- BACKGROUND
- In the recent case of Lavasa Corporation Limited v. Jitendra Jagdish Tulsiani and Ors., the Hon’ble Bombay High Court had to adjudicate on an interesting issue falling under the realm of Real Estate (Regulation and Development) Act, 2016 (“RERA”):
Whether the provisions of RERA were applicable in case the Developer instead of allotting apartments to the purchasers on sale basis, allotted them under ‘Agreements of Lease’ for an unusually long period and where the basic elements of the lease were as under:-
- the lease was for a period of 999 years,
- the lease rent was only Rs. 1 per annum,
- The Allottees had paid consideration to Lavasa almost, to the extent of 80% of the sale price, and also paid stamp-duty and the registration charges.
- In the said case, the Developer had failed to complete the project and hand over the possession of the apartment on time to the allottees, and it was argued by it that, – as the flats allotted by it were given under a ‘lease’ transaction and not by way of ‘sale’, provisions of RERA which imposed penalty on the Developer on account of delay in giving of possession were not applicable.
- The Court held that, – such a type of ‘Agreement of Lease’ was actually an ‘Agreement to Sell’ and taking into consideration the object of RERA of providing comprehensive, effective and speedy remedy to the persons who have invested large sums of money for having a home, the provisions of RERA were equally applicable to the long term leases; or, where the substantial amount of consideration is already obtained by the Developer.
- FACTS OF THE CASE
- The Respondents-Allottees were bonafide purchasers of their respective apartments in the projects/buildings, in a township scheme of Lavasa in Pune. The allottees were given flats not under a transaction of ‘sale’, but under ‘Agreements of Lease’ where in the flats were leased out to the allotees for the period of 999 years. The Allottees had paid consideration to Lavasa almost, to the extent of 80% of the sale price and the lease rent was only Rs. 1 per annum. They also paid substantial amount towards the stamp-duty and the registration charges.
- As per the ‘Agreements of Lease’ executed between the parties, the project was to be completed and the possession of the apartments was to be handed over to the Allottees within a period of 24 months. However, after waiting for 6 to 7 years for getting the project completed and after making several enquiries with Lavasa about the progress of the said project, the Allottees found that there were no chances of the project being completed in a near future. Hence, after Lavasa registered itself with the RERA, the Allottees approached the ‘Adjudicating Authority’ under the Maha RERA with an application, under Section 18 of the RERA, for compensation with interest for every month of the delay in handing over possession of the apartments and for various other reliefs, to which they are entitled under the RERA.

The tasks:
1) In the Lavasa case summary, what reason did the Developer give for claiming that the RERA penalty provisions for delayed possession did not apply to it?
2) List the basic elements of the lease that the Lavasa case summary sets out in its background section.
3) Write the next part of the Lavasa case summary, beginning after its final sentence.
The material placed after this point has no part in the work.

Record extracts:
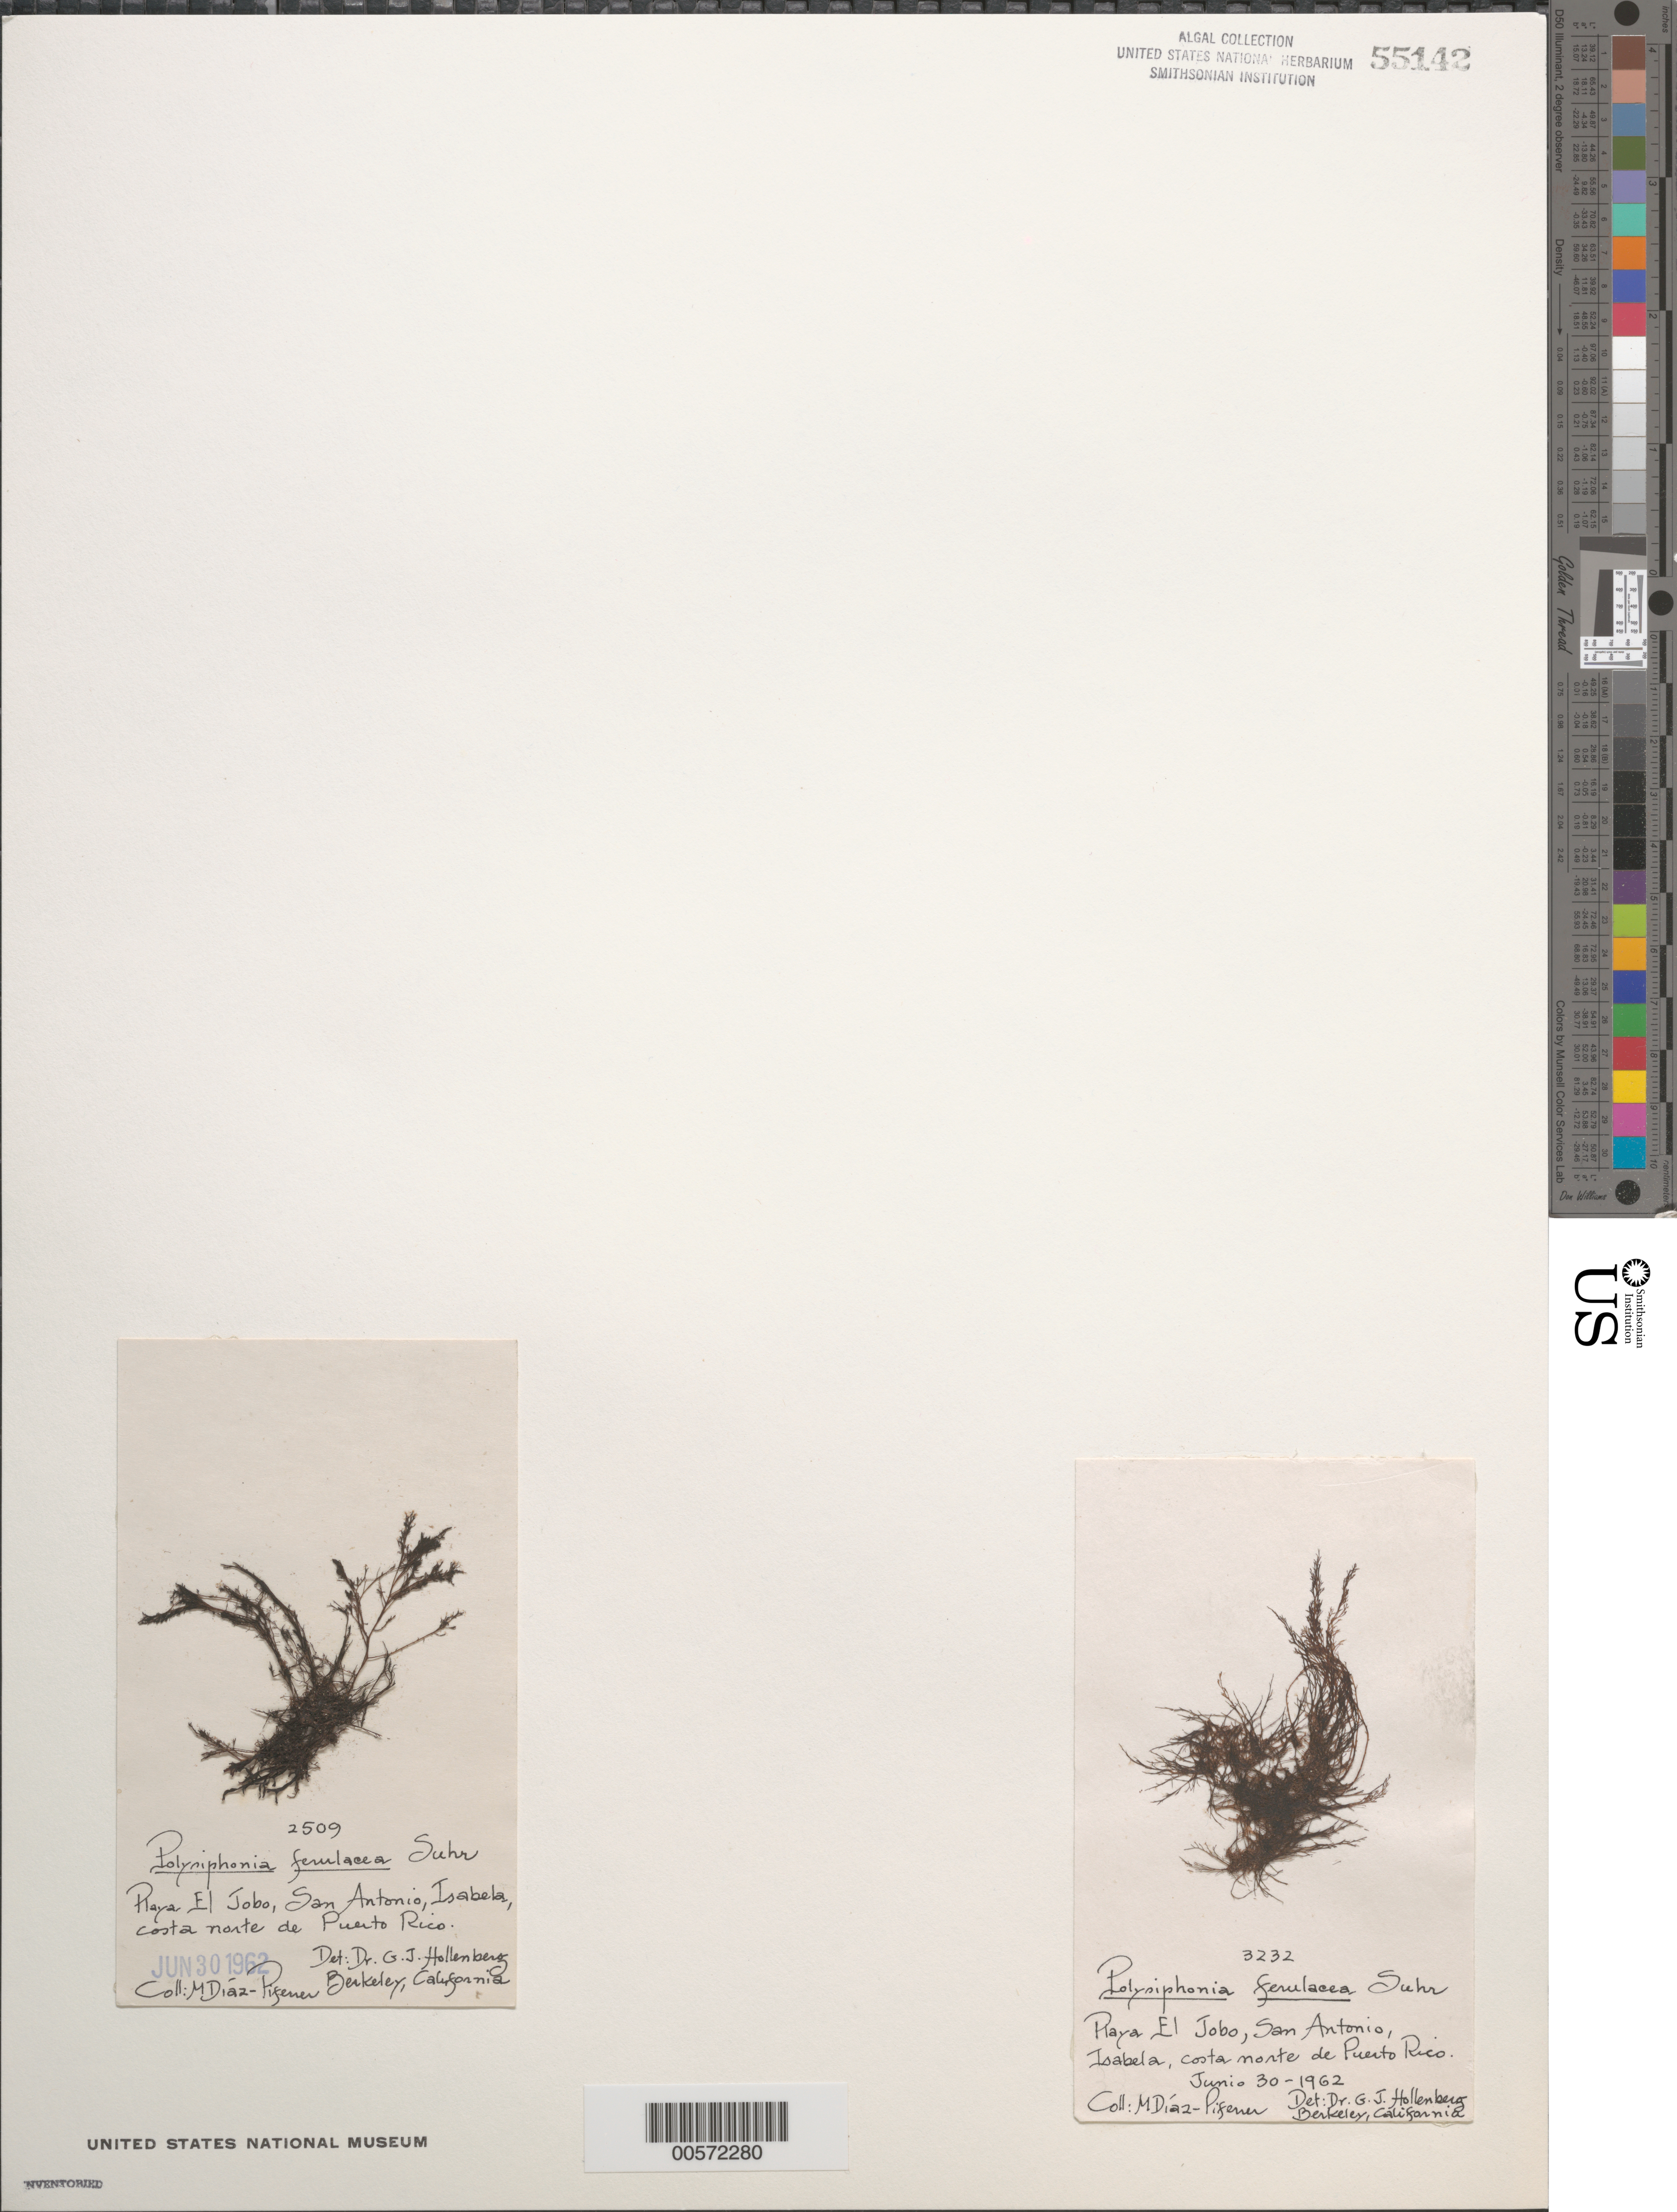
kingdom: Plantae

==

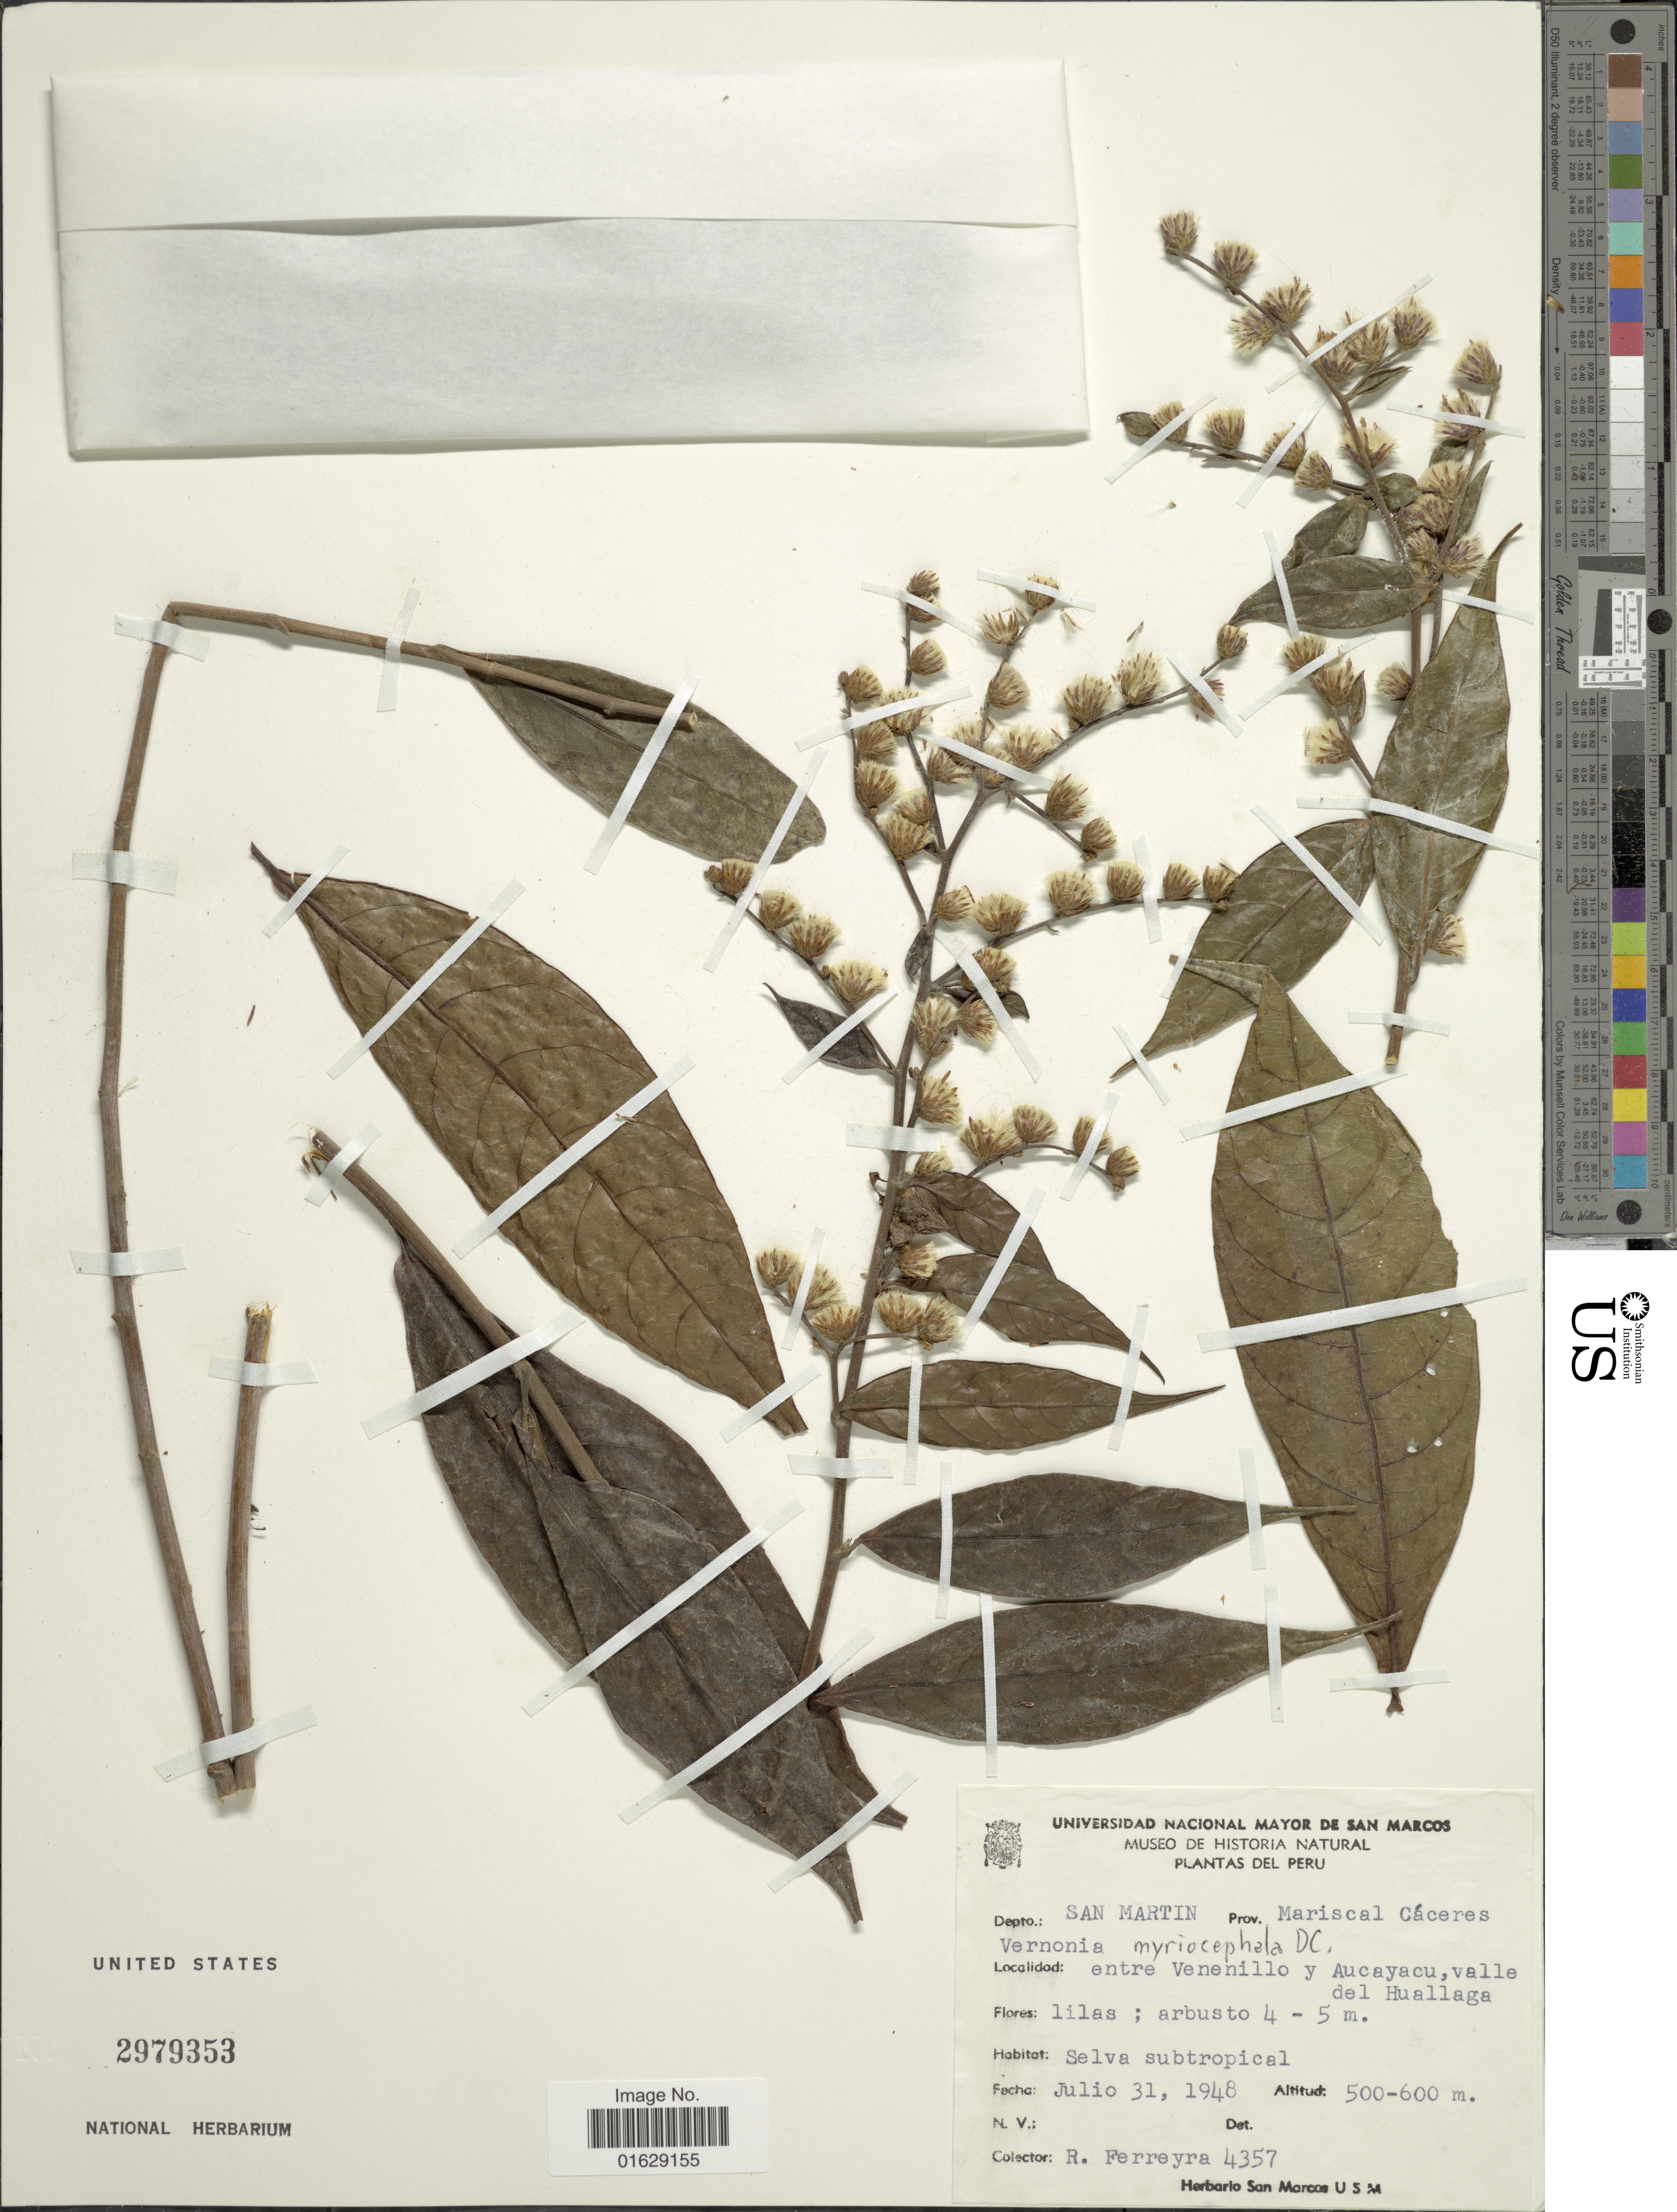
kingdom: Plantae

Results for the exercise:
1) The Developer argued that it had allotted the flats under a "lease" transaction rather than by way of "sale." On that basis, it claimed the RERA provisions imposing a penalty for delay in giving possession did not apply.

2)
- The lease was for a period of 999 years.
- The lease rent was only Rs. 1 per annum.
- The Allottees had paid Lavasa almost 80% of the sale price as consideration, and they also paid the stamp duty and registration charges.

3)
- Before the Adjudicating Authority, Lavasa challenged the very applicability of the provisions of the RERA to the ‘Agreements of contending inter alia that, the Respondents are the ‘Lessees’, as the ‘Agreements’ entered into between the parties are clearly the ‘Agreements of Lease’ and not an ‘Agreement of Sale’. Therefore, such ‘Agreements of Lease’ being specifically excluded from the ambit of the RERA, the Adjudicating Authority under the RERA has no jurisdiction to entertain the complaints.
- The Adjudicating Authority held that,
- the definition of the ‘Allottee’, as given in Section 2(d) of the RERA, does not include a person, to whom such plot, apartment or building, as the case may be, is given “on rent”.
- The definition of the ‘Promoter’, as given in Section 2(zk) of the RERA, includes only the person, who has constructed or caused to be constructed a building or apartment for the “purpose of selling” and thereby excluding from its purview the “purpose of lease”.
- In this case, as admittedly, the ‘Agreements’ executed by the Appellant with the Respondents are the ‘Agreements of Lease’, such ‘Agreements’ cannot fall within the purview of the provisions of RERA. Consequentially, Maha RERA had no jurisdiction to entertain the present complaints or the dispute and, accordingly, dismissed the complaints for want of jurisdiction.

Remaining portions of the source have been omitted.